The Two Towers: Flotsam and Jetsam & The Voice of Saruman (Week 5)
Every Monday, our Facebook group has been discussing one or two chapters from The Lord of the Rings, and so I'm happy to be sharing a little bit of our conversation and reflections as we go! If you'd like to read along with us, join our Facebook group! Otherwise, leave your comments below and we can continue the discussion! We're currently reading through The Two Towers, the second part of The Lord of the Rings. Want to journal through The Two Towers with us? Grab your journal here!
Flotsam and Jetsam & The Voice of Saruman
The majority of this week's first chapter, Flotsam and Jetsam, is spent amongst old friends as they eat, drink, smoke, and recount their stories to one another. Aragorn, Legolas, and Gimli stay behind with Merry and Pippin as the others leave to consult with Treebeard. As the chapter comes to an end, all are feeling refreshed and nourished for the journey ahead.
They then join Gandalf and the men of Rohan, going together to the foot of Orthanc to speak with Saruman. As the chapter's title suggests, Saruman's voice is one of his greatest strengths. It is “low and melodious, its very sound an enchantment… it seemed wise and reasonable…” It flatters, enthralls, enchants, comforts— yet it always seeks to control. He first seeks to bring Théoden to his side, and when he fails, he tries to do the same to Gandalf.
In the end, Gandalf is forced to reveal his power and break Saruman's staff, although showing him a great mercy and leaving him alive. As they leave Isengard, Saruman is left under the watch of the Ents.
Book Club Musings
- As seen in "Flotsam and Jetsam", there is a great healing power that comes from wholesome nourishment: of food and cheer and song, as Tolkien is popularly quoted. Aragorn marvels at the sight of Merry and Pippin, remarking, “Indeed you look in the bloom of health.” What does ’the bloom of health’ look like in your life? We all have seasons of life where we feel our best physically, spiritually, and/or emotionally. Reflect on these for yourself and share a few below so we can encourage one another!
- A major theme of these chapters is the power of nature over the machine, illustrated in the power of the Ents over Saruman.
- Reflect on the differences between Gandalf and Saruman in The Voice of Saruman. Saruman seeks dominion over all others—seeking to manipulate them for the purposes of his own will; Gandalf seeks to guide others—for the good and freedom of all. “I do not wish for mastery” said Gandalf.”
- Discuss Gandalf's quote, "Often does hatred hurt itself." How have you experienced this truth in your life?

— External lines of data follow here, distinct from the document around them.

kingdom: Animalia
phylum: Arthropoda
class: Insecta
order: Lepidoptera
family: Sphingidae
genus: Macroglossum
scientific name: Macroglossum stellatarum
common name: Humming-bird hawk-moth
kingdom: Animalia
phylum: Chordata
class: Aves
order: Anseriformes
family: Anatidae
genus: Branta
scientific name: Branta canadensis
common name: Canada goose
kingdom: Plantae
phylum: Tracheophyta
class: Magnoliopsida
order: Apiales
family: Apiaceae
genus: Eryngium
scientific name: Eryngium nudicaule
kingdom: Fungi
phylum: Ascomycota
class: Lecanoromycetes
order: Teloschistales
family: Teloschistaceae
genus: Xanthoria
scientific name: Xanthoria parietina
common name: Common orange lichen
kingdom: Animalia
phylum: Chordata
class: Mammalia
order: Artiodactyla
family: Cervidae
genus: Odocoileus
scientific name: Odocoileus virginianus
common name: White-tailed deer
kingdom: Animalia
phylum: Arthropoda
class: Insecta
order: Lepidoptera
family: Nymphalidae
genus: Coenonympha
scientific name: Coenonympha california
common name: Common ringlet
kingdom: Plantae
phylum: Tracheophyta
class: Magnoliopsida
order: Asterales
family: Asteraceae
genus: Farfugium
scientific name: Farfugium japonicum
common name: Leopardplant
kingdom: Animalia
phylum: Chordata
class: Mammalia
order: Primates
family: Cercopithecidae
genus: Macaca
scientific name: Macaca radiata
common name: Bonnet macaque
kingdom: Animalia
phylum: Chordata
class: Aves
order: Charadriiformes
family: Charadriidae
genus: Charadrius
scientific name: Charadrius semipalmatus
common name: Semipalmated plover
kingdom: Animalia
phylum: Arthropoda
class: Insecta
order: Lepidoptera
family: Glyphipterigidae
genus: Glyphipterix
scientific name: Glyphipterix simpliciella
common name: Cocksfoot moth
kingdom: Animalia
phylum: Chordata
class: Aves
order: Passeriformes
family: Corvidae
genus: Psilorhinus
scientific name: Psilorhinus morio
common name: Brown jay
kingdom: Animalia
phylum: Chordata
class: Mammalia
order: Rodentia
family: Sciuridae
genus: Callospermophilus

- It seems apparent that much of Saruman's anger is rooted in his desire for control. Do you struggle with anger in your everyday life? Be mindful of the situations in which you find yourself growing angry or resentful. Ask yourself, am I seeking control instead of cooperation? Am I afraid of losing power or authority? How can I respond to this situation with respect instead of resentment?